How Do I Raise Her
How do you raise a daughter to believe in love without offering her proof that heartbreak is survivable?
Every single time I imagine myself becoming a father,
I don’t see birthdays first. I don't really see myself going for a dad daughter date on Sunday evening.
I don't see myself being called to school on Monday morning because my daughter has punched someone on the jaw; I told her you pay disrespect with disrespect.
I don't see all that...
I see February. Valentine's day
She will wake up very early that day.
She will dress carefully after breakfast.
I'll ask why she looks this good and she'll remind me of the date with this boy Mark. It's today.
She will wait for a message that takes too long to arrive.
She will check her phone the way people check wounds; hoping they’ve stopped bleeding.
When it doesn’t come, I'll ask why he's not here yet. It's past two hours.
She will still defend him. Maybe he’s busy. Love is patient.
She will say anything except the truth: that being forgotten hurts more
than being left.
She will walk back to her room with roses in her imagination and nothing in her hands. And I will break silently.
Because I know that walk. I have walked it. Chest heavy. Pride bleeding internally.
I will want to hunt the boy down and teach him the cost of loving carelessly.
But fathers are not allowed to be wolves. We are only allowed to be walls.

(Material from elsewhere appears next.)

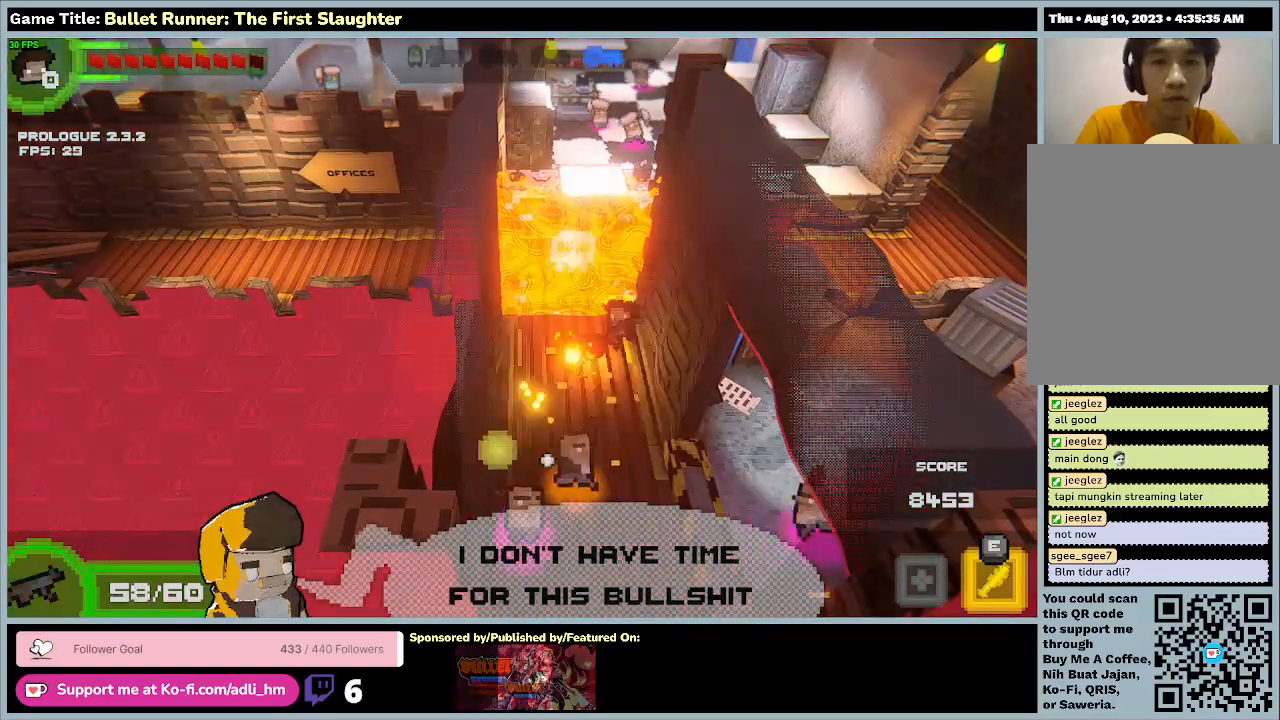
{"keys": ["s"], "events": []}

So I will hold her while she cries into my shirt, and every sob will feel like interest
on the love I owe her.
I will tell her the truth this time: that romance is dangerous.
That some people love you best right before they ruin you.

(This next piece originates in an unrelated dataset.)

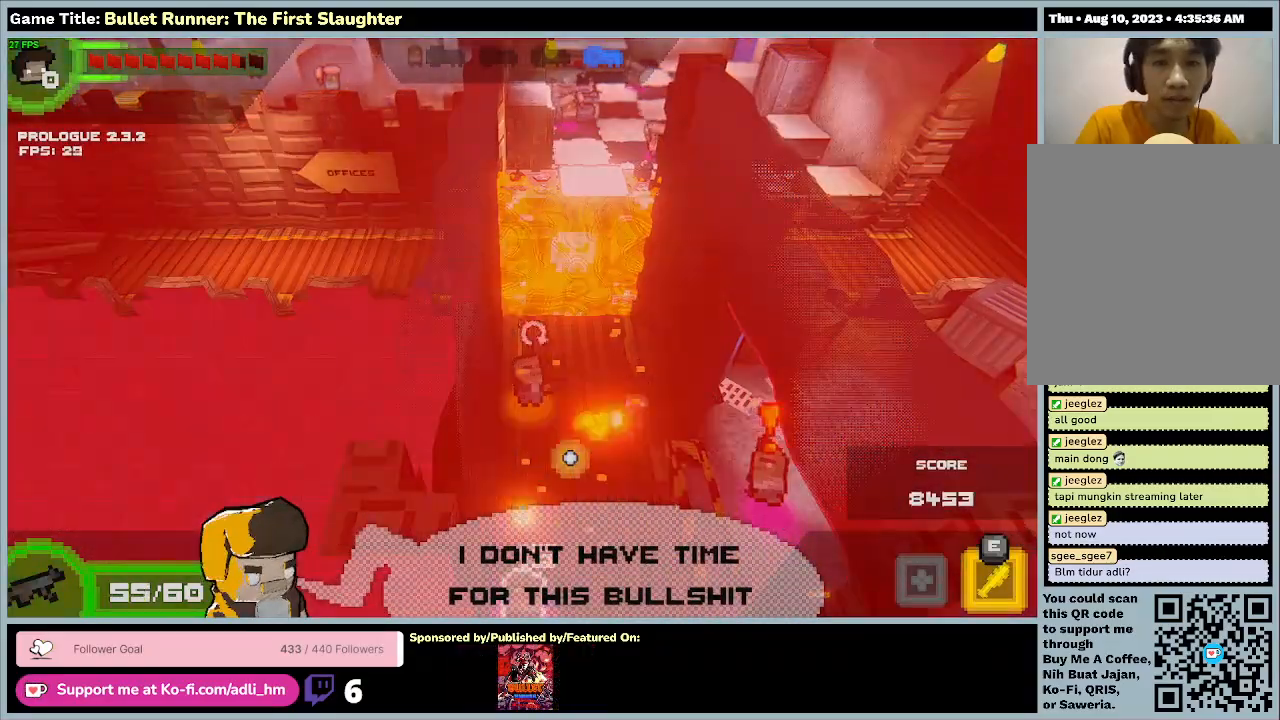
{"keys": [], "events": [[233, "s", "up"]]}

That attention is not affection, and grand gestures do not equal loyalty.
But I will also tell her this, and it will hurt me most of all:
“Love anyway.
Just don’t die in the process.”
Valentine’s Day will come again.
She will heal.
She will love someone new.
She will laugh differently.
And I will stand at the doorway, older, shaking, praying she is not loving someone who learns her value only after she leaves.
Because the most brutal thing about love is not that it ends, it’s that it teaches us using the people we care about most.